JAKARTA – Permintaan data pribadi dari pemerintah Amerika Serikat kepada Indonesia dalam konteks kerja sama perdagangan kedua negara memicu kekhawatiran sejumlah pihak. Pengamat yang juga Praktisi Kecerdasan Artifisial dan Big Data, Alva Erwin, menilai bahwa permintaan tersebut harus direspons secara hati-hati dan tidak boleh melanggar prinsip-prinsip perlindungan data pribadi yang telah diatur dalam undang-undang di Indonesia.
Menurut Erwin, hingga saat ini belum ada kejelasan resmi dari pihak pemerintahan Donald Trump terkait detail permintaan data pribadi yang dimaksud. Namun, ia mengingatkan bahwa Indonesia sudah memiliki Undang-Undang Perlindungan Data Pribadi (UU PDP) Nomor 27 Tahun 2022 sebagai payung hukum utama, meskipun peraturan pelaksanaannya dalam bentuk Peraturan Pemerintah (PP) maupun Peraturan Presiden (Perpres) belum diterbitkan.
“UU PDP itu kiblatnya dari GDPR (General Data Protection Regulation) Uni Eropa. Di sana sangat tegas: data pribadi tidak boleh dibawa keluar dari yurisdiksi kecuali negara tersebut punya adequate protection, perlindungan data pribadi yang dinilai cukup,” kata Alva,, yang juga menjadi anggota Board of Expert di Center of Excellence for AI and Advance Technology di Universitas Trisakti.
Ia menjelaskan bahwa di Uni Eropa, terdapat otoritas khusus seperti Komisi Eropa yang secara berkala melakukan penilaian terhadap negara-negara lain dan menentukan apakah suatu negara layak mendapat status adequate protection. Jika ditemukan ketidaksesuaian, status tersebut bisa dicabut sewaktu-waktu.

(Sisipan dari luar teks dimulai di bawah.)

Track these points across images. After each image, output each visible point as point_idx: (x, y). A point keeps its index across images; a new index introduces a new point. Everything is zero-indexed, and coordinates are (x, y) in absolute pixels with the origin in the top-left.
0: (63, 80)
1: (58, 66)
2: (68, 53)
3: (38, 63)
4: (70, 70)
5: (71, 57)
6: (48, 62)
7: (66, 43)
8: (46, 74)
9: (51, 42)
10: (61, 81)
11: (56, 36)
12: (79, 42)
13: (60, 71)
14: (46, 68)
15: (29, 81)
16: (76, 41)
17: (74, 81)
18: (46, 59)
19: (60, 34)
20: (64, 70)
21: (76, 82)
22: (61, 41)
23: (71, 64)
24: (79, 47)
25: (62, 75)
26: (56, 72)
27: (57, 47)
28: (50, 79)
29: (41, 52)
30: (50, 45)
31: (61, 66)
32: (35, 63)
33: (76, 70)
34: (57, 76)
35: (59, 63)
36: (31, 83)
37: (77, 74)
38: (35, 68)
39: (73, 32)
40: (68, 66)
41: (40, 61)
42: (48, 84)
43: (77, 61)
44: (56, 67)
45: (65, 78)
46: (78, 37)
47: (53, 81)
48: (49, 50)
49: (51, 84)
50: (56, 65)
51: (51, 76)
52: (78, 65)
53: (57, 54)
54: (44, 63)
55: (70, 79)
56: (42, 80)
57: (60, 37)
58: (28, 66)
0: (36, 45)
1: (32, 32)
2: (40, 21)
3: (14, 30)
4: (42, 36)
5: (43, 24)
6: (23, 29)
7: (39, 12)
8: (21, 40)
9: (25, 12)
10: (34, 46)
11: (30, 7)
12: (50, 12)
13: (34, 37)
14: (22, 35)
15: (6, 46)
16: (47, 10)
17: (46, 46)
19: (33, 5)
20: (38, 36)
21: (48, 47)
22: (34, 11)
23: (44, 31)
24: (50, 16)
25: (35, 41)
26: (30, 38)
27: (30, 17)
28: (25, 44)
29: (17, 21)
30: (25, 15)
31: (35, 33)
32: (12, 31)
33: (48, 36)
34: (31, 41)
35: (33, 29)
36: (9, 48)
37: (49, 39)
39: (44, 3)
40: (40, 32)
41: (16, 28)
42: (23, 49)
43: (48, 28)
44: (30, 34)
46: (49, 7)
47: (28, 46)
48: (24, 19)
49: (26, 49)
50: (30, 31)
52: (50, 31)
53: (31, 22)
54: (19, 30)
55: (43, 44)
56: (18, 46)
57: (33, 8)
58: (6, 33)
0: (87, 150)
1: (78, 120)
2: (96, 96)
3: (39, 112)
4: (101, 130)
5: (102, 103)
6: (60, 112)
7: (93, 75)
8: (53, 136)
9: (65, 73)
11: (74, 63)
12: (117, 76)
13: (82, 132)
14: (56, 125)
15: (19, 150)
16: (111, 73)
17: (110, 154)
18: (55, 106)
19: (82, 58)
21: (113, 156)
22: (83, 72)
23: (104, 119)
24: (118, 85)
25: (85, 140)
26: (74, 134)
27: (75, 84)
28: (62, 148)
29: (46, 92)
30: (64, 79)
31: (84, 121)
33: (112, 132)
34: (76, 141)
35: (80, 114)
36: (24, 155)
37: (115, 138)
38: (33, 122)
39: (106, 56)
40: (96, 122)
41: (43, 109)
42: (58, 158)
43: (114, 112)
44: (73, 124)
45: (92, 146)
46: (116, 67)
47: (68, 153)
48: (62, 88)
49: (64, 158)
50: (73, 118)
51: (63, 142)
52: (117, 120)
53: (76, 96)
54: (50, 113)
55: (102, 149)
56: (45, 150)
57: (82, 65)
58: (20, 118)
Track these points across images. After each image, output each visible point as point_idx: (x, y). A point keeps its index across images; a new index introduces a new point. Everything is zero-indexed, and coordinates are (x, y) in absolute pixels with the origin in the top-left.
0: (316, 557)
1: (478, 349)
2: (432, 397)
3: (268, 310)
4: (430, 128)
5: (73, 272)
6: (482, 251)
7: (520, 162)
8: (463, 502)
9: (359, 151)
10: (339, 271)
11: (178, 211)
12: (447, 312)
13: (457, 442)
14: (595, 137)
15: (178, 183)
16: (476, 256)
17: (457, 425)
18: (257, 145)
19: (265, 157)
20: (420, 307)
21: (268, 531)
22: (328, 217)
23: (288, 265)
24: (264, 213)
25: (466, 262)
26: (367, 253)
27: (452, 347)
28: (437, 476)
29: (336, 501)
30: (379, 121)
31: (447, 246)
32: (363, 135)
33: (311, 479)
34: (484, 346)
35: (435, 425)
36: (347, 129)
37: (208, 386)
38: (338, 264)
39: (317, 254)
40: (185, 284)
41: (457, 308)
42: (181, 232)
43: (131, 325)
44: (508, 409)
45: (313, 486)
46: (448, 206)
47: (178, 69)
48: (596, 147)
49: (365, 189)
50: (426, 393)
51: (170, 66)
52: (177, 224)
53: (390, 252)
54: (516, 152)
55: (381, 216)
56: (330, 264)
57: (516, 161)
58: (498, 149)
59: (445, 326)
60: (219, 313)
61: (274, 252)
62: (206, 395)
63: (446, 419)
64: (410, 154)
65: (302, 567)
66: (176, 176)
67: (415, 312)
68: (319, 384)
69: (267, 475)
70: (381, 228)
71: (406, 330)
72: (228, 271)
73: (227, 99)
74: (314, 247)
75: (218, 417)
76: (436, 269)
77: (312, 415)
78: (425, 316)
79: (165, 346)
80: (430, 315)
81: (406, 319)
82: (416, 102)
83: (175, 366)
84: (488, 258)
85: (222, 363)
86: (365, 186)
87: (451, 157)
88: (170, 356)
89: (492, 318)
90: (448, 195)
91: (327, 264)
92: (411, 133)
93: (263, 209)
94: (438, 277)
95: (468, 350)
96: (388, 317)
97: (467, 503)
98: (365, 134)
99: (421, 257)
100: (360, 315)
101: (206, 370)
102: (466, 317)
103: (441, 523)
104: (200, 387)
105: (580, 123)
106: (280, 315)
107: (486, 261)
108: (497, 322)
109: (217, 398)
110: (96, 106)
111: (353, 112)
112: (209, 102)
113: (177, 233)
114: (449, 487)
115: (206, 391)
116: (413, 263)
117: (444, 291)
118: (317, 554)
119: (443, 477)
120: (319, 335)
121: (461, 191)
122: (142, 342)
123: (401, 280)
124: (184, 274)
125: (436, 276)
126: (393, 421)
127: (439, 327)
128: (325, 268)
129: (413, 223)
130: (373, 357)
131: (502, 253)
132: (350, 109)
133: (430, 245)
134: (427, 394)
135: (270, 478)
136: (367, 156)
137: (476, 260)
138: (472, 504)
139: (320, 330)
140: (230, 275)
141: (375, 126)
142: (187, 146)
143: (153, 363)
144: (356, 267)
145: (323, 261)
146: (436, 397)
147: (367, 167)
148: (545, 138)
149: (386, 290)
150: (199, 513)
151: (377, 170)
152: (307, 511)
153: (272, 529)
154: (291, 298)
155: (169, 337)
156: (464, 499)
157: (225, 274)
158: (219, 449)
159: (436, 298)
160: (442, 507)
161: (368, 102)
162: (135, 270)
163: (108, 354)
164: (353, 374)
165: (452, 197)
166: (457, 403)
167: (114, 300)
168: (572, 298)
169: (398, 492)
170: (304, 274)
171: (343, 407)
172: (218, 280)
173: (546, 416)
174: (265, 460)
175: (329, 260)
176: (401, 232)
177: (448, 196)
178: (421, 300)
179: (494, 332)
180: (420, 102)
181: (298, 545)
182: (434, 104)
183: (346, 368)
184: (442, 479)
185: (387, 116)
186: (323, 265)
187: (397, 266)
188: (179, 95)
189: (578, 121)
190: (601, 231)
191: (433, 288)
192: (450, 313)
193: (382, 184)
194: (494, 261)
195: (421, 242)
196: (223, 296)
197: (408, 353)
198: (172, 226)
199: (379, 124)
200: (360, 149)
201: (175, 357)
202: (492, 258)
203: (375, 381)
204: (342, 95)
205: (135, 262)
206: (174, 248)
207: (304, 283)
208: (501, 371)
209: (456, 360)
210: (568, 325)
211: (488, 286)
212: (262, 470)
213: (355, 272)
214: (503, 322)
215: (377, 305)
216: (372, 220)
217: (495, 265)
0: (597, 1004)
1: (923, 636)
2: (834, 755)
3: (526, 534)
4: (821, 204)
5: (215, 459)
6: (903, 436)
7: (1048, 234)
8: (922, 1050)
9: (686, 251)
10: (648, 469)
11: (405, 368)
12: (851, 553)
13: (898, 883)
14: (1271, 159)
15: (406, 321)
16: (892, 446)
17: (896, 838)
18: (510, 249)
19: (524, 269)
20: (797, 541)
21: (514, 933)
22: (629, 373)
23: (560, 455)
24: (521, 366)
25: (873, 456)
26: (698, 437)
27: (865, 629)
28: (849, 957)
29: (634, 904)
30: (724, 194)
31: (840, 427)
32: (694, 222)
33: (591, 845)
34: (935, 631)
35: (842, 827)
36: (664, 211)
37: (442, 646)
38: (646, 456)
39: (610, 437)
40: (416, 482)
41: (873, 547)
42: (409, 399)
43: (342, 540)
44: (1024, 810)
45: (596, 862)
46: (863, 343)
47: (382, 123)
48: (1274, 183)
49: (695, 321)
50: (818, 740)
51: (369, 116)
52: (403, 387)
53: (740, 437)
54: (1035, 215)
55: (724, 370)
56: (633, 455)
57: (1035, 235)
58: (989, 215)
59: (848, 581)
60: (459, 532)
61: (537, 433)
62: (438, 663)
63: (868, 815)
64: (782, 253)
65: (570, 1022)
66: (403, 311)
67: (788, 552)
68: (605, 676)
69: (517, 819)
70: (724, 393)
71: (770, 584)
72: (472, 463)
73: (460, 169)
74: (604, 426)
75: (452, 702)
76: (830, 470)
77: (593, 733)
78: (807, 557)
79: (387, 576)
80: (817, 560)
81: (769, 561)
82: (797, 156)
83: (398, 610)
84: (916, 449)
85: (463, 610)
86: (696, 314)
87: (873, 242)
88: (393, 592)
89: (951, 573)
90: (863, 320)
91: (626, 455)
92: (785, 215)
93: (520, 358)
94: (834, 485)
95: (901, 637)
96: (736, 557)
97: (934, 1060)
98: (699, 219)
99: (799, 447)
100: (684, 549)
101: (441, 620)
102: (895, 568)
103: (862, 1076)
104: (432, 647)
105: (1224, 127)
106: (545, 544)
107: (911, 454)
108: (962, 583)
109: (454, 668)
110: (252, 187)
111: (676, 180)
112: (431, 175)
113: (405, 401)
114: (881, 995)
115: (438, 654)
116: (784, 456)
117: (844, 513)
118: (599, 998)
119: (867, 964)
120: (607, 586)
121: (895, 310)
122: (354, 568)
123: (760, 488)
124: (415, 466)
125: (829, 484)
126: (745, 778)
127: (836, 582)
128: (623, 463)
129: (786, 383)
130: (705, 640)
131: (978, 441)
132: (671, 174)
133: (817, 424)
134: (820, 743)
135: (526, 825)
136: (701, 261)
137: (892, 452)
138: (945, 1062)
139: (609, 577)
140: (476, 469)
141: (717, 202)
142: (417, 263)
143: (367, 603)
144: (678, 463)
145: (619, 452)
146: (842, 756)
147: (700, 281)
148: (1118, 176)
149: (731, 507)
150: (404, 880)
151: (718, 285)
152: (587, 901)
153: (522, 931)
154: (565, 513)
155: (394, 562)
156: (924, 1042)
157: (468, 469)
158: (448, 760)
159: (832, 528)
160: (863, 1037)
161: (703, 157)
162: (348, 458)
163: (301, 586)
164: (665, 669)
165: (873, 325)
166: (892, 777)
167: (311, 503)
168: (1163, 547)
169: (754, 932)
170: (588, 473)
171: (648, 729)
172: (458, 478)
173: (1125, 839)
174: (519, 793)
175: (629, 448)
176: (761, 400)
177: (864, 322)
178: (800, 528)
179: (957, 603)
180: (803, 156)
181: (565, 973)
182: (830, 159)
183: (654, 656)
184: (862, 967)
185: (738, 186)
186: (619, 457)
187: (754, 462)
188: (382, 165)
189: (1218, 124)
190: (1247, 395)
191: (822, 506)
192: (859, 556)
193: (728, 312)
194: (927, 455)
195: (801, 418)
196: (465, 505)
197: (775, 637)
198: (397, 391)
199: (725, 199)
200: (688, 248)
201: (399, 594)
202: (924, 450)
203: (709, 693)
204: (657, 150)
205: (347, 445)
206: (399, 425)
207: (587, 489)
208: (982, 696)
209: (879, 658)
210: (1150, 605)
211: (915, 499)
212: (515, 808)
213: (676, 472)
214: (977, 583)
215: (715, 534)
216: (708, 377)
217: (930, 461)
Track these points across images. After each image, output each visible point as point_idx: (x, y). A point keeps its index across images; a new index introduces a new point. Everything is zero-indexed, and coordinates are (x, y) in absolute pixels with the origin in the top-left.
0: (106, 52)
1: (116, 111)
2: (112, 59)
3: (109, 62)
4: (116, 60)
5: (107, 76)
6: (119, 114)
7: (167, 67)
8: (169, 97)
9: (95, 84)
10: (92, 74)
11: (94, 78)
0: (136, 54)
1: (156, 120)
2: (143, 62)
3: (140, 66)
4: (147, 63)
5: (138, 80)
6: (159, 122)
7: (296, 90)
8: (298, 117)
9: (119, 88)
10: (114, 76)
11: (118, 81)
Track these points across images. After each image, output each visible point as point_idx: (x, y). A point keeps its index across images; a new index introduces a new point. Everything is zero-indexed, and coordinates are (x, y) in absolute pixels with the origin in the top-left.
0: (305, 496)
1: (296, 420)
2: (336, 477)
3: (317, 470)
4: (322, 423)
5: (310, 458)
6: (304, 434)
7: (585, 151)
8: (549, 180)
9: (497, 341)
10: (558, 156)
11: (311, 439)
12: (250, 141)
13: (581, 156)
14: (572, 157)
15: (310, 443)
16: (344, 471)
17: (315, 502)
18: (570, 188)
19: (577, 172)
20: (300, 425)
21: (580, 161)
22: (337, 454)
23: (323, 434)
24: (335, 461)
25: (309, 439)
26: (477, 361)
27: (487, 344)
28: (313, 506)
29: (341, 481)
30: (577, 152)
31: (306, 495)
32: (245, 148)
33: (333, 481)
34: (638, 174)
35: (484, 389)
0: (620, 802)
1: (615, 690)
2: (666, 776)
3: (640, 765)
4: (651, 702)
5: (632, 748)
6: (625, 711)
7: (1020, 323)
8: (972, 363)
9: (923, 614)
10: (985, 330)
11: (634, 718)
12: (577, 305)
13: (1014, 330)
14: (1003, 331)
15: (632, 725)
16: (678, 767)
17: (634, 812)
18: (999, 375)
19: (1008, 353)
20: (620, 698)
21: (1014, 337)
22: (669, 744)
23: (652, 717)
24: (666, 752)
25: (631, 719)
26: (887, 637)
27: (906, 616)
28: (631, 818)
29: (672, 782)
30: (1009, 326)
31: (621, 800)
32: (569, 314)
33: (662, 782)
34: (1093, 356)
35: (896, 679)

Erwin menilai bahwa Indonesia juga perlu memiliki otoritas serupa yang berwenang memberikan penilaian apakah suatu negara, termasuk Amerika Serikat, layak menerima data pribadi dari warga Indonesia. Tanpa adanya peraturan turunan dan lembaga yang melakukan penilaian tersebut, Indonesia bisa saja melanggar kedaulatan datanya sendiri.
“Kalau tidak ada adequate protection, seharusnya tidak boleh diserahkan. Maka perlu segera dibuat otoritas resmi yang bisa menilai dan menetapkan status perlindungan data pribadi negara lain,” tegasnya.
Meskipun pemerintah AS bisa saja berdalih bahwa permintaan data dilakukan untuk tujuan bisnis, seperti layanan pelanggan atau kebutuhan sistem perdagangan, Erwin menekankan bahwa aspek konsen atau persetujuan pengguna tidak boleh diabaikan. Bahkan dalam hal pengguna secara sukarela memberikan data mereka saat mendaftar layanan, tetap harus ada batasan terkait pengelolaan dan distribusinya lintas negara.
Ia juga menyinggung bahwa Undang-Undang ITE dan turunannya sudah lebih maju dalam hal regulasi, khususnya melalui Peraturan Pemerintah (PP) Nomor 71 Tahun 2019 tentang Penyelenggaraan Sistem dan Transaksi Elektronik (PP PSTE), yang mewajibkan penyimpanan data di dalam negeri. Sementara itu, UU PDP yang semestinya menjadi acuan utama, belum memiliki aturan pelaksana.
“Momentum ini harus dipakai untuk mempercepat penerbitan peraturan turunan dari UU PDP agar sistem perlindungan data kita berjalan maksimal dan efisien,” ujarnya.
Menanggapi kemungkinan permintaan AS, Erwin juga menegaskan bahwa publik berhak tahu jenis data apa yang diminta dan untuk kepentingan apa. Jangan sampai isu ini malah menciptakan noise atau kebingungan di masyarakat, karena penanganannya bersifat lintas sektoral dan sangat kompleks.
“Kita harus memastikan permintaan tersebut tetap comply dengan peraturan di Indonesia. Kalau tidak, itu berpotensi melanggar UU PDP. Jadi ini bukan sekadar soal teknis, tapi juga soal kedaulatan digital dan perlindungan warga negara,” pungkasnya.